-- REQUIRED WORK --
In the records below, find each line that holds "http" and return it.

[[ SOURCE MATERIAL, beginning ]]

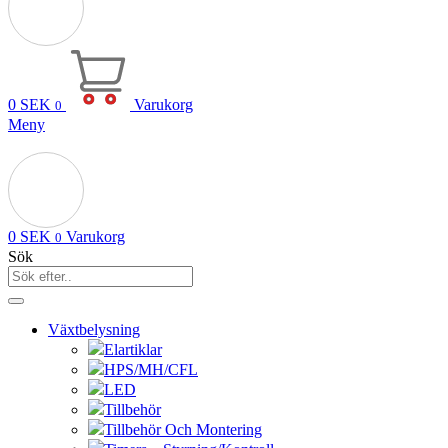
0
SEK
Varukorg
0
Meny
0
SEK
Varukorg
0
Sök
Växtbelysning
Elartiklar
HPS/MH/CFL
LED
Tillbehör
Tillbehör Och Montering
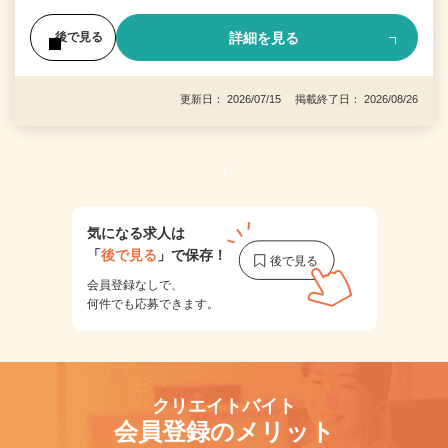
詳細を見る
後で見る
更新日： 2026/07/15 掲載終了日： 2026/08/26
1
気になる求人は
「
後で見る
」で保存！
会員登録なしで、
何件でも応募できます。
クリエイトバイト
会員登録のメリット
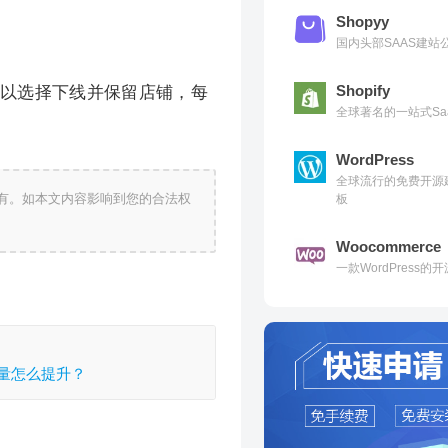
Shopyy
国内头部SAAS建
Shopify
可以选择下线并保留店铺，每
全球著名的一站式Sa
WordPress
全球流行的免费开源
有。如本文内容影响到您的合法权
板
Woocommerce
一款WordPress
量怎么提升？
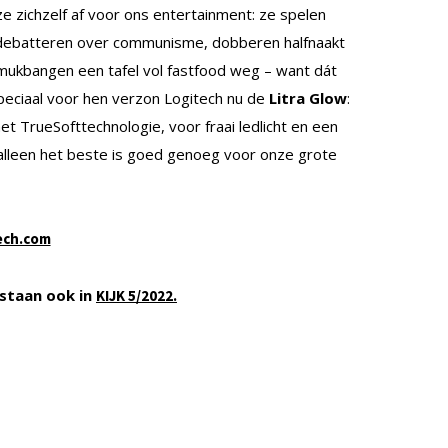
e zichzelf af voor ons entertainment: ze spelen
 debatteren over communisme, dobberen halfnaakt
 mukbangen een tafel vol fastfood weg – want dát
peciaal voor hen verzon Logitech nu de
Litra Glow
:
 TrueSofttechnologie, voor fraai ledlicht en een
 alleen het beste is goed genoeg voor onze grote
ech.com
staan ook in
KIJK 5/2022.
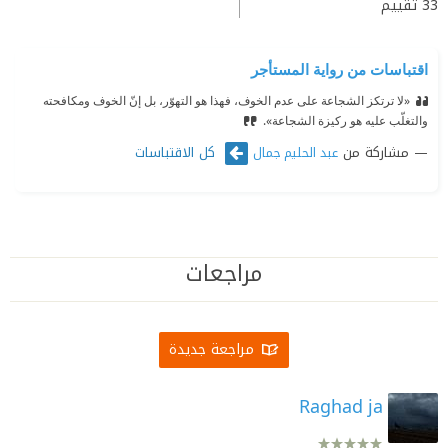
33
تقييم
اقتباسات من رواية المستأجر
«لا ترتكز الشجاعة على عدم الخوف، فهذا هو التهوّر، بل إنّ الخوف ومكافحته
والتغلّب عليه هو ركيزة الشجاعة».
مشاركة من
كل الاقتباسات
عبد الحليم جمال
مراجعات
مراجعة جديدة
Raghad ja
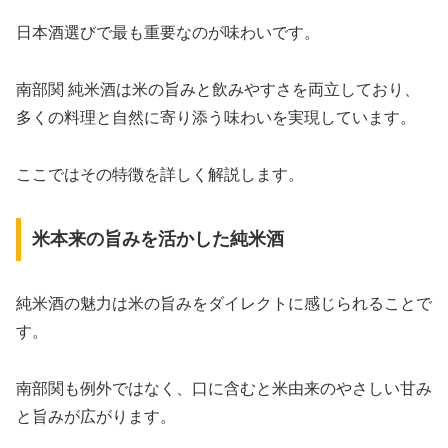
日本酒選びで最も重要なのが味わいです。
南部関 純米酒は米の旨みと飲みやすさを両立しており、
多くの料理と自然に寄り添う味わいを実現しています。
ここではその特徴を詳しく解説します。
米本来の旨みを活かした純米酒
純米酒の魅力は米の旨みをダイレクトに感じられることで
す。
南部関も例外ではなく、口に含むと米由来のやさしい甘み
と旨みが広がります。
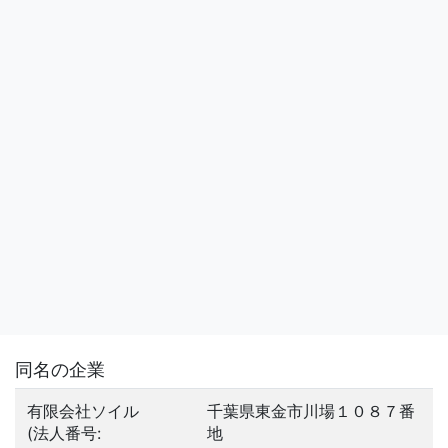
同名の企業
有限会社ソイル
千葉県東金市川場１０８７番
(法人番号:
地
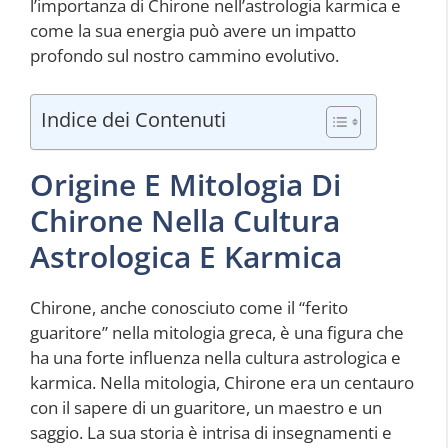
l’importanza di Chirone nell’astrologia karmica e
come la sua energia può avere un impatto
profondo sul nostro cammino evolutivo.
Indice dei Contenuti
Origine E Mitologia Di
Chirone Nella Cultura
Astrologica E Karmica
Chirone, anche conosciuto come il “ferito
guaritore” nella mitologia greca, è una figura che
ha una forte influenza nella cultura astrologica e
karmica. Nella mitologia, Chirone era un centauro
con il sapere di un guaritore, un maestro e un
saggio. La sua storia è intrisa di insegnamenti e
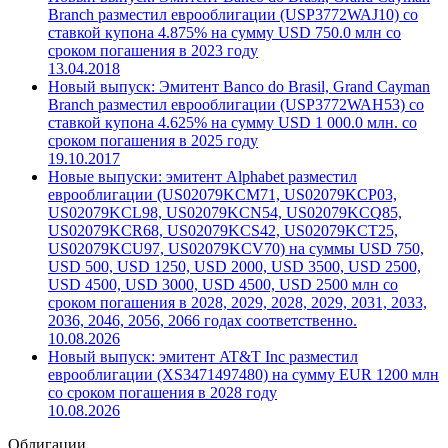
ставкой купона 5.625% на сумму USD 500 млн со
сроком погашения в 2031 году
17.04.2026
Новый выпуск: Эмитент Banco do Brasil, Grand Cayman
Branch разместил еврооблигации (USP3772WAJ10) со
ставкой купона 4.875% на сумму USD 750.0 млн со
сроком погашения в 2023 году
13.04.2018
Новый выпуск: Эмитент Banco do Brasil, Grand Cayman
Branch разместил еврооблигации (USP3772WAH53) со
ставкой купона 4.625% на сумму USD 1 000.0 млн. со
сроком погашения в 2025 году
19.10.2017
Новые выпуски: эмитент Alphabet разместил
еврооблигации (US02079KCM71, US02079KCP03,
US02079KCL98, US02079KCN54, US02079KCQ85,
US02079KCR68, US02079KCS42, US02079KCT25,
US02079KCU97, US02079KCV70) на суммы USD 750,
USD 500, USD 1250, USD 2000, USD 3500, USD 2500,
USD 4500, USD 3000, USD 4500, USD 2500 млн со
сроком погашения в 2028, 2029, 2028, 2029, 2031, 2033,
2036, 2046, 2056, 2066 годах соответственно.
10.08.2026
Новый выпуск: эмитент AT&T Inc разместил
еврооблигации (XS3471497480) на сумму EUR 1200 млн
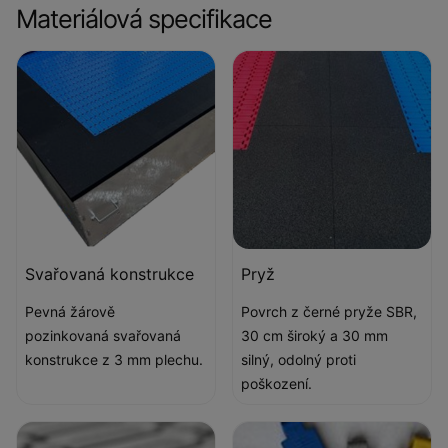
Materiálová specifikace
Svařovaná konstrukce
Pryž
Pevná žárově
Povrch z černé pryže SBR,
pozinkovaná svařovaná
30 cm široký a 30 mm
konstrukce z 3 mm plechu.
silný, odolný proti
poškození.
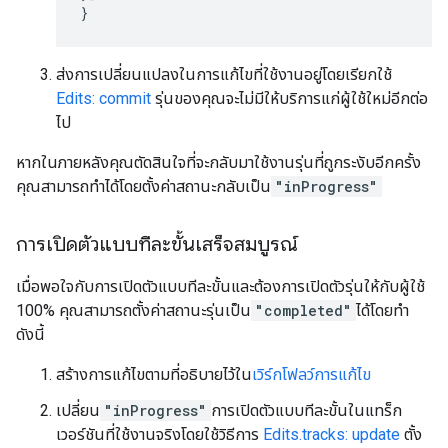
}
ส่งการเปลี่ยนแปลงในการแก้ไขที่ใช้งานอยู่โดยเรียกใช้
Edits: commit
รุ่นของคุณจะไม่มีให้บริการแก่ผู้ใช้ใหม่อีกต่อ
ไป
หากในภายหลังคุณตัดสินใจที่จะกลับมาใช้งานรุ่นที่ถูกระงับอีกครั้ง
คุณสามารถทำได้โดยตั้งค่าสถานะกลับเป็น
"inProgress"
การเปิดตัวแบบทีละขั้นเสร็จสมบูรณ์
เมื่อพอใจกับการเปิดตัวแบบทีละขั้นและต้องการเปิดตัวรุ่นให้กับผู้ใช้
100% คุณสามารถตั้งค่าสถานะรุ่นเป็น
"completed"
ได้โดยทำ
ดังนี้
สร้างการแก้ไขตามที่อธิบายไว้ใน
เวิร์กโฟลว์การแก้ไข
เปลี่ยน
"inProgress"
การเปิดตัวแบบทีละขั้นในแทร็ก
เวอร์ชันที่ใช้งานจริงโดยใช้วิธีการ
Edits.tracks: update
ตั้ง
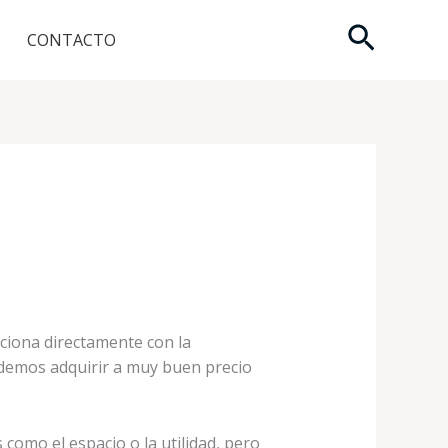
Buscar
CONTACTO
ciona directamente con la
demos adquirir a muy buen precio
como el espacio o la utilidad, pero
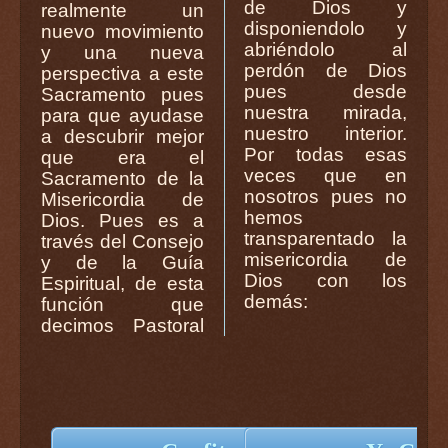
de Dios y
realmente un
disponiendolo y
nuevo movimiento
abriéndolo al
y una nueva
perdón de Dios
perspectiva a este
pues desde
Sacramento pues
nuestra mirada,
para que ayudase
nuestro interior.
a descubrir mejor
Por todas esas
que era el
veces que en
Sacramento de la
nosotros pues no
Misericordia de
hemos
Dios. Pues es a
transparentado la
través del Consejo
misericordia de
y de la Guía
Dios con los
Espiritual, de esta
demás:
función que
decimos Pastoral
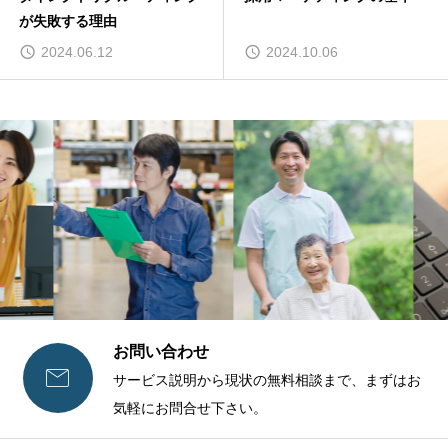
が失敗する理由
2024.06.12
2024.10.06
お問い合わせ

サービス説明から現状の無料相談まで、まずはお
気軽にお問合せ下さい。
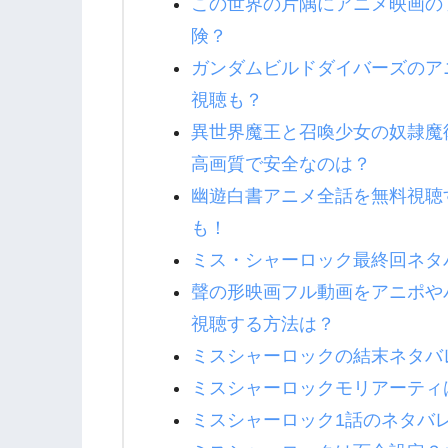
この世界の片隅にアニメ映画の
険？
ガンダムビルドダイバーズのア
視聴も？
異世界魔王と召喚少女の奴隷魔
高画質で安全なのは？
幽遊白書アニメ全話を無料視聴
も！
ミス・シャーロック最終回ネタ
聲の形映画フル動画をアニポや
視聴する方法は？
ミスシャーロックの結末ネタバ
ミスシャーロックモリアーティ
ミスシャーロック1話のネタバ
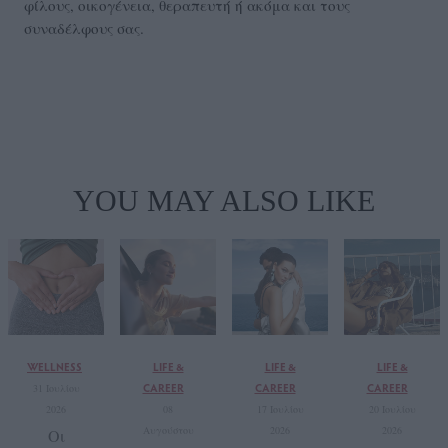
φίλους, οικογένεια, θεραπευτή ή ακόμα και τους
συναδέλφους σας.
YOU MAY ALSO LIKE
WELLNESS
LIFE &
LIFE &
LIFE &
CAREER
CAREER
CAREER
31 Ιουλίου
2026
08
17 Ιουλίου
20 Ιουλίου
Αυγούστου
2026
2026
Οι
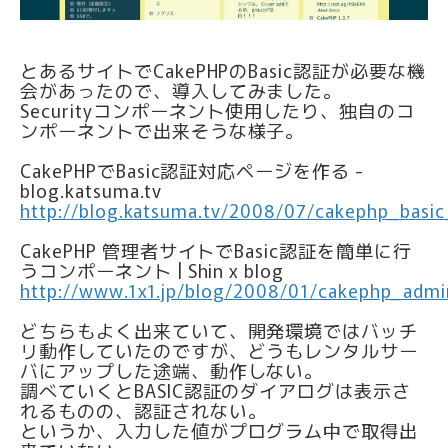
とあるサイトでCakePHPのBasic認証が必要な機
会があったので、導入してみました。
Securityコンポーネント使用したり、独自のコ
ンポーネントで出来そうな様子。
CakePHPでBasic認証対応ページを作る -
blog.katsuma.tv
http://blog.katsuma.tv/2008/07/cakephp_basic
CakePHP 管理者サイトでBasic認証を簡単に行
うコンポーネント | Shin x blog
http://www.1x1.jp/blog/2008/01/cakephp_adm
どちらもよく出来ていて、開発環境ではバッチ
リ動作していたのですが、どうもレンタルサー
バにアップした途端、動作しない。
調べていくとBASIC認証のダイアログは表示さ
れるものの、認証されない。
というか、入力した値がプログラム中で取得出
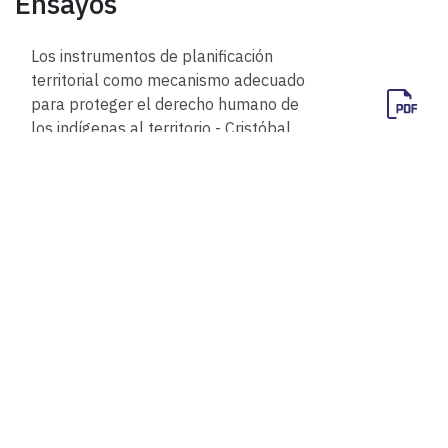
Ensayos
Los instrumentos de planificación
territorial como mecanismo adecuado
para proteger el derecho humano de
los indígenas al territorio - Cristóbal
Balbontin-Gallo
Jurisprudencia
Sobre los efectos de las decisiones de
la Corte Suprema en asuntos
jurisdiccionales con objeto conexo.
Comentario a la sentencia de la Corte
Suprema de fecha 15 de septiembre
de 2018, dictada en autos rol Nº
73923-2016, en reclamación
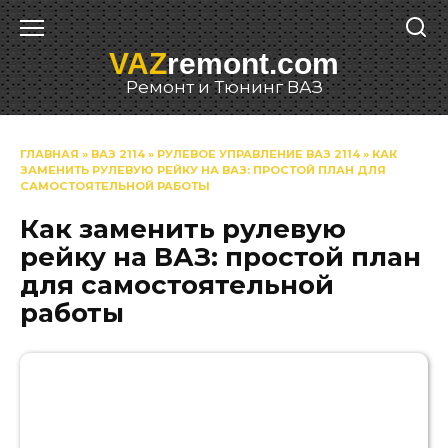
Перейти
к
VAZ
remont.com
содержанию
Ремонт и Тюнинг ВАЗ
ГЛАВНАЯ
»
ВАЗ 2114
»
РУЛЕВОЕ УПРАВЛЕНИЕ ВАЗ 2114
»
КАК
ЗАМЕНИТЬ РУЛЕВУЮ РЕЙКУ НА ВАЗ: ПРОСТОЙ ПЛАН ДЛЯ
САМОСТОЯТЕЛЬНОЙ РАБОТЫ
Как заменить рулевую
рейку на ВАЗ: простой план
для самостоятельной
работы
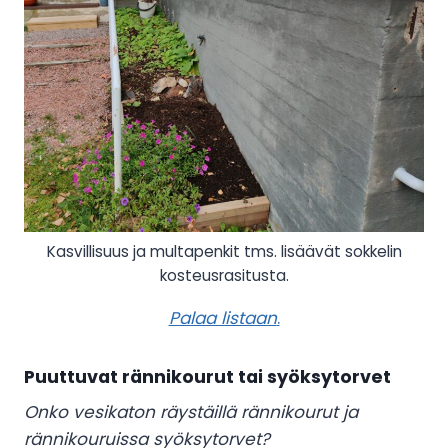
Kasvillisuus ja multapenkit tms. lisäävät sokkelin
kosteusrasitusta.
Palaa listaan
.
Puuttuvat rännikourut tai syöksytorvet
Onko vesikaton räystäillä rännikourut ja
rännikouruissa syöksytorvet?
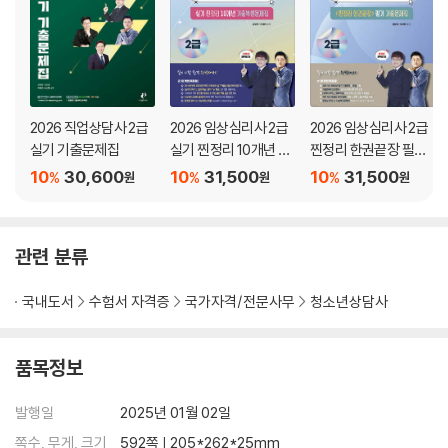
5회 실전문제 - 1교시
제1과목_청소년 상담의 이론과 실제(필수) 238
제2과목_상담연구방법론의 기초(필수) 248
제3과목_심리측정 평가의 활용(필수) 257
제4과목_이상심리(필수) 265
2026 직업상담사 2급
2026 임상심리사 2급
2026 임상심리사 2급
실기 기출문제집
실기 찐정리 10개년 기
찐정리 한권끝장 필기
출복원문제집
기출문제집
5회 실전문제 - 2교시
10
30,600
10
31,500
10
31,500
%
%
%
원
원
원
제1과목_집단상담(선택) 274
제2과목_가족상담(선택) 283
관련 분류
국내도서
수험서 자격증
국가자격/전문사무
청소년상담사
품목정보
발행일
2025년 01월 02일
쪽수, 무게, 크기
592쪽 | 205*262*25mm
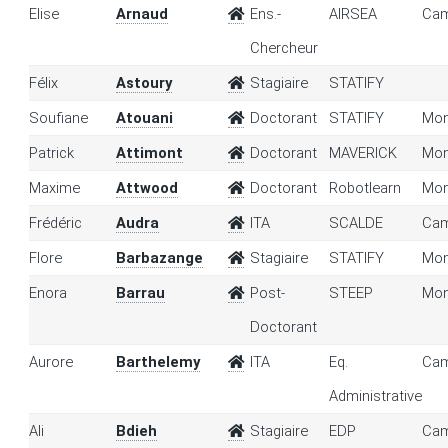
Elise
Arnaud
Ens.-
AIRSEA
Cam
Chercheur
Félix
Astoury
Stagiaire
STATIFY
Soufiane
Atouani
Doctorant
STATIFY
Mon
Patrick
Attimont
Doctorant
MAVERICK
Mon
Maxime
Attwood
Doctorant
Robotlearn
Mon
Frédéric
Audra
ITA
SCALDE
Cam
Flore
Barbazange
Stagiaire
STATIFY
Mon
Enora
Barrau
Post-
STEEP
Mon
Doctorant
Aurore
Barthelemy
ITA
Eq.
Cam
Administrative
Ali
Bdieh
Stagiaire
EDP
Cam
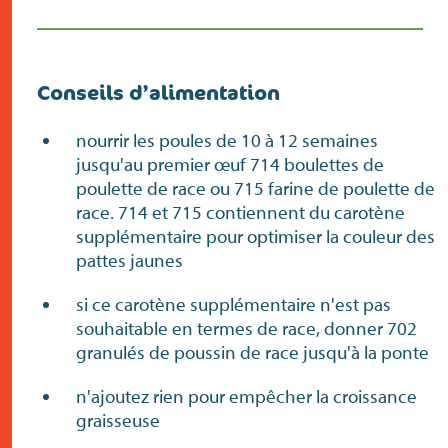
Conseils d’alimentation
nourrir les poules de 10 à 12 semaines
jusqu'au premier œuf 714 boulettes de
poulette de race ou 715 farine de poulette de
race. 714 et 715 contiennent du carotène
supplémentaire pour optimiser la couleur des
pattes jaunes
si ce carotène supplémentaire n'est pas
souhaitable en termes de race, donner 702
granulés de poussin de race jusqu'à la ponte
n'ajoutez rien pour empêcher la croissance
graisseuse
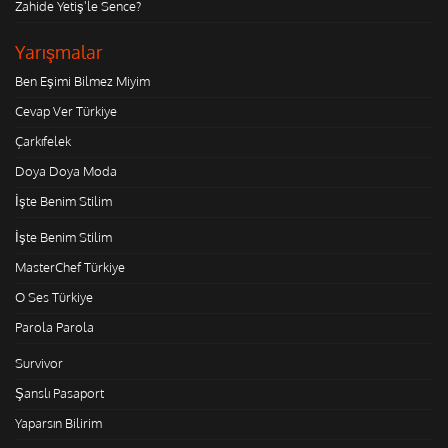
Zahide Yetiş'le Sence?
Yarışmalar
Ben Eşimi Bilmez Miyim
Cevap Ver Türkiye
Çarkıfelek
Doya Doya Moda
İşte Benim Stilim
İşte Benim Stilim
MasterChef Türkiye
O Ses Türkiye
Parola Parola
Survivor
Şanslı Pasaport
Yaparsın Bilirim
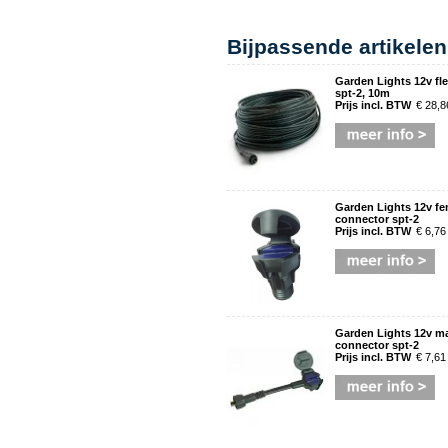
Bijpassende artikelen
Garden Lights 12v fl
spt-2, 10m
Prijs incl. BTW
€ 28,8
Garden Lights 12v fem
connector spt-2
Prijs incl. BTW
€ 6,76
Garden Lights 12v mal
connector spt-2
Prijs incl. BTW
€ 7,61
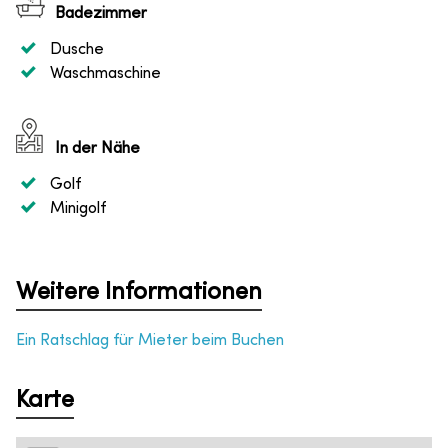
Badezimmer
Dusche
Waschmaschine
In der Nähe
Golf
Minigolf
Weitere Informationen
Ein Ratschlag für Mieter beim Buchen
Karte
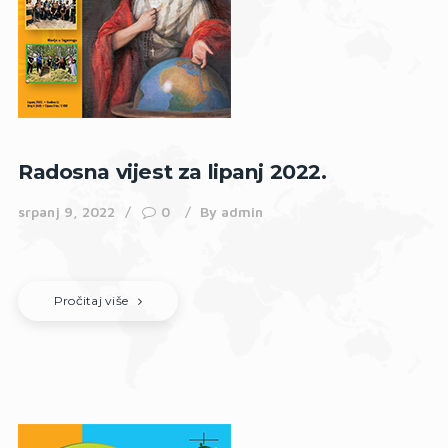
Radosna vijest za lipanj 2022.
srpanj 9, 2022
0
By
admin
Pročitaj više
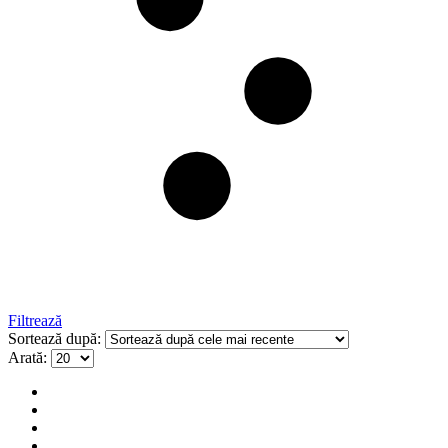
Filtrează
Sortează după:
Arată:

[[ SOURCE MATERIAL, end ]]

-- EXERCISE SOLUTION --
http://blog.katsuma.tv/2008/07/cakephp_basic
http://www.1x1.jp/blog/2008/01/cakephp_adm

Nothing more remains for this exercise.